All this adds up to a business environment where there is tremendous pressure put on food producers to keep their methods on the up-and-up—but the free-floating anxiety about healthfulness, coupled with a constant deluge of sometimes inconsistent if not downright contradictory information, has consumers in an equally vulnerable position. There’s no doubt that some purveyors have been and will be less than scrupulous or forthcoming when labeling their foods with an eye to taking advantage of market trends without being able to back it up on the production line.
At the Willy Street Co-op Kitchen, we’re no strangers to keeping an eye on our ingredients and spending the time and money to get what our members want or need in their food. Our coolers are stocked almost completely with certified organic produce and, while it may not always be possible for us to use certified organic meats due to cost, we are careful to avoid meat fed hormones or raised on feedlots. We pride ourselves on our patronage of meat producers like Willow Creek and Cates Family Farm, who offer not only a superior product flavor-wise but have been approved by the Animal Welfare Institute.
In my professional and personal travels, I have encountered many food service establishments advertising the use of seasonal/local/organic products “whenever possible” or “whenever available.” You may have seen these sorts of phrases as well, on restaurant menus or on sign boards in delis. There’s nothing inherently wrong with language like this so long as the customer-merchant trust bond is strong. But if it isn’t....”possible” and “available” are very difficult to quantify precisely. “Possible” might mean “within our budget.” “Available” might mean “at the price we’re willing to pay.” And that’s totally understandable. All businesses have budget structures that, to some extent, dictate the meaning of these terms. However, in my experience, they’re often used cynically to capture an undeserved market share of concerned consumers or charge a premium price on an item little different from a mass-market counterpart.
Because of all this, we have decided to make absolute and non-negotiable commitments in two areas of our purchasing. Starting September 1st, 2008, all fresh produceused in Willy Street Co-op Kitchen products will be certified organic and all cheese will be of Wisconsin manufacture (which adds to our commitment of already providing only Wisconsin-made milk, butter and eggs. These definitions are not hard to comprehend or verify-one is a legal definition and one is a geopolitical boundary, both must be specified without ambiguity on product labeling.

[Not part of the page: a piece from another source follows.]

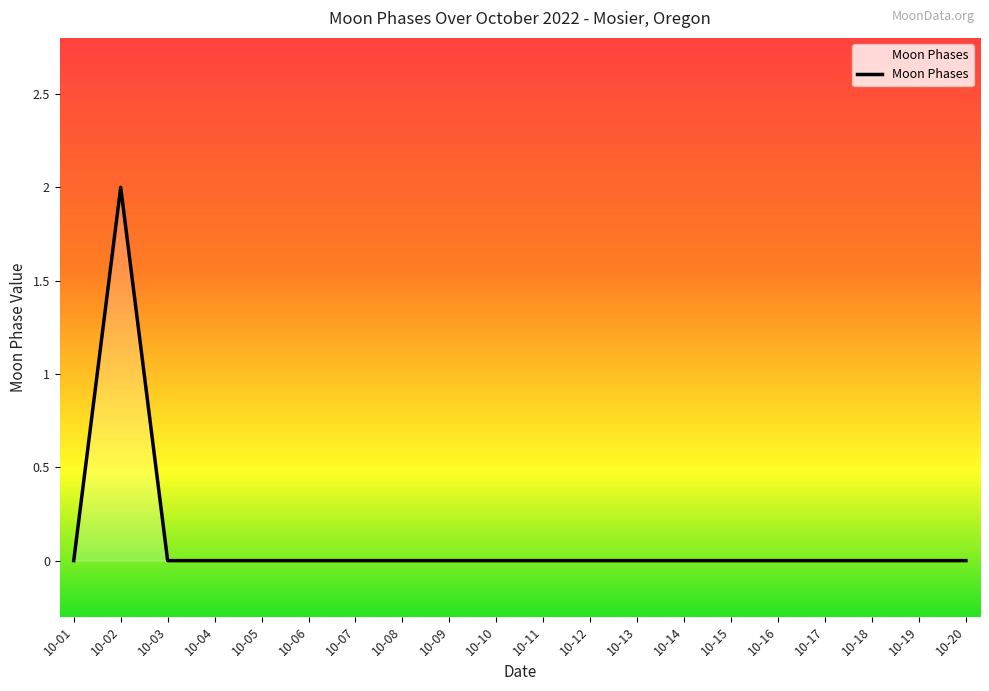

Reading left to right, transcribe all the data shown in this chart.

0	2	0	0	0	0	0	0	0	0	0	0	0	0	0	0	0	0	0	0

It is not the end of our commitments to you in terms of the highest quality and greatest integrity of ingredients, but a beginning that is not subject to circumstance or whim. If produce is not organic, we will not use it in our product. Cheese must be made in Wisconsin to come in on our dock. (Some cheese will be certified organic as well; please ask the counter staff in the Deli.) We hope this will make clear, as individuated labeling sometimes cannot (or can, but is too time-consuming to easily use when shopping and in a hurry), what our priorities are and what our guarantee to you is concerning the content of your food.